"This country is at war..."
28 February 2022
It was in these explicit terms that Neville Chamberlain (British Prime Minister) officially declared war with Germany on September 3, 1939.
The situation at that time is not unlike the current situation with the escalations we all know between Russia and Ukraine. Without going back over the human aspects - dramatic - of the conflict, the idea here is to analyze the economic and financial sanctions put in place and their impact on the financial markets.
[In addition to the various freezes on assets, yachts, private jets and other sports cars of the oligarchs, we are more interested in the withdrawal of the major Russian banks from the SWIFT payment system and the prohibition of intervention on the foreign exchange market by the Russian central bank].
Yesterday evening, customers of some Moscow hotels and restaurants were faced with an unusual situation: a systematic refusal of their credit card payments. This is perhaps the most concrete impact of the measures put in place.
Then, the most immediate and frightening financial consequence is perhaps the extreme volatility of the Russian currency (the ruble). At the opening of the market this morning, it had lost more than 30% of its value against the dollar at the close of last Friday. The impact is even more violent as the main Western central banks have decided to prohibit the Russian central bank from intervening in the foreign exchange market with its reserves*, leaving it helpless in the face of the events.
The last time such an event occurred was on August 17, 1998, when LTCM, the most famous American hedge fund of the time - founded by John Meriwether, an emblematic figure of Wall Street, and Nobel Prize winner Myron Scholes - exploded. The episode resulted in a near systemic crisis, colossal losses for the exposed banks ($700m for UBS, Dresdner Bank $145m...) and the setting up of regulatory safeguards (notably the President's Working Group on Financial Markets) by President Clinton.
The second consequence concerns Russian foreign debt: Russian companies owe nearly $120bn to the banking sector. The foreign portion of this exposure lies mainly with European banks, led by Raiffeisen Bank (one of Austria's largest banks - $200bn in assets and 50,000 employees), whose 35% of pre-tax profit comes from Russia, and closer to us, Societe Generale, whose exposure to Russia amounts to $20bn (nearly 2% of the group's credit risk exposure).
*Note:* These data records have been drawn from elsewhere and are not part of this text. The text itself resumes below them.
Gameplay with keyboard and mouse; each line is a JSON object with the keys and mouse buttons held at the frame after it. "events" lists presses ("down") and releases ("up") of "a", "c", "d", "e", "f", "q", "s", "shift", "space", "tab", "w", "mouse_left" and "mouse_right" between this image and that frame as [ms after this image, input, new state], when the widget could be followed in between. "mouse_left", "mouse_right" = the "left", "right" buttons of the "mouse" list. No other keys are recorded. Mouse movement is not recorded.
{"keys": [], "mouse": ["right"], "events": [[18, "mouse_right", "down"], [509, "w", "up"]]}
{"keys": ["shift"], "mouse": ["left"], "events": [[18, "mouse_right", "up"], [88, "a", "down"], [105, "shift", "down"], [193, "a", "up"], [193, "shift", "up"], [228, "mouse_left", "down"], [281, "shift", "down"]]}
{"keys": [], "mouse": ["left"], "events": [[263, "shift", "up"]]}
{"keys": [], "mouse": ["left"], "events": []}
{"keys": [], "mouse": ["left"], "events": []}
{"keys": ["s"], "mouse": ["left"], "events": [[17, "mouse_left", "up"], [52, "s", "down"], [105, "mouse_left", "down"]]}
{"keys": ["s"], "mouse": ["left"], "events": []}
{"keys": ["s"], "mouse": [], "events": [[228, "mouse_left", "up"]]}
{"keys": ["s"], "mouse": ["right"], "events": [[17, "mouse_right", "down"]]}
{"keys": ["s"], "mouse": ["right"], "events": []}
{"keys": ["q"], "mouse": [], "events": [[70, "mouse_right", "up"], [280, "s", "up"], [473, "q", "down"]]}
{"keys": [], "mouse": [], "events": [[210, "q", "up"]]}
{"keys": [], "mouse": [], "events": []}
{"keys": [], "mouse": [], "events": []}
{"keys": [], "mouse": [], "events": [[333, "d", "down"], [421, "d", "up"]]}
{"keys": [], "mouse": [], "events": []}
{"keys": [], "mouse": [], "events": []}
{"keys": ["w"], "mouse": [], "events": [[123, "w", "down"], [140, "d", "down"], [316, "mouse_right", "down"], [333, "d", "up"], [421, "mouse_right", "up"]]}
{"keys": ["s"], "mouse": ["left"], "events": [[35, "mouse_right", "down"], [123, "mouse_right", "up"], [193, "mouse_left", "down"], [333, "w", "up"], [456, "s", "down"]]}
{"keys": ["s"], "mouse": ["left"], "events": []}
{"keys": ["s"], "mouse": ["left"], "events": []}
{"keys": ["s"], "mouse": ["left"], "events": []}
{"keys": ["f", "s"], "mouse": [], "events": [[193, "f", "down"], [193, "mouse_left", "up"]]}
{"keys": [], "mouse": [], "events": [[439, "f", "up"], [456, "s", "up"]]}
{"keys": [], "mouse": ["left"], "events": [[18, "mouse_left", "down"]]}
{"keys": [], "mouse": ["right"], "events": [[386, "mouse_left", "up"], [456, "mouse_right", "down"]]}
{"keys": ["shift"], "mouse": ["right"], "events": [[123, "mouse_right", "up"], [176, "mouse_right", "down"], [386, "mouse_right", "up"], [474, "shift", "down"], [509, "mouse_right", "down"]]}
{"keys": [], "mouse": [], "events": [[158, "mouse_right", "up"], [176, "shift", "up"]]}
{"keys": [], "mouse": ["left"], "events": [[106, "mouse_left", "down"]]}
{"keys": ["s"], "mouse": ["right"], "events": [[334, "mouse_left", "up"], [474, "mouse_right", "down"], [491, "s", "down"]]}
Both stocks are down 20% and 12% respectively today.
The million-dollar question: what happens to these positions in a world where Russia is no longer able to process international payments? The intuitive answer: not much. The market is already anticipating that the risk of Russia defaulting on its debt exceeds 50% and things are looking worse and worse as time goes by.
No pun intended: watch out for a roller coaster ride (called "Russian Mountains" in French) in the financial markets, then.
Take care in these dark times,
Max
*To control its exchange rate, a central bank can intervene by buying/selling its currency against foreign currencies.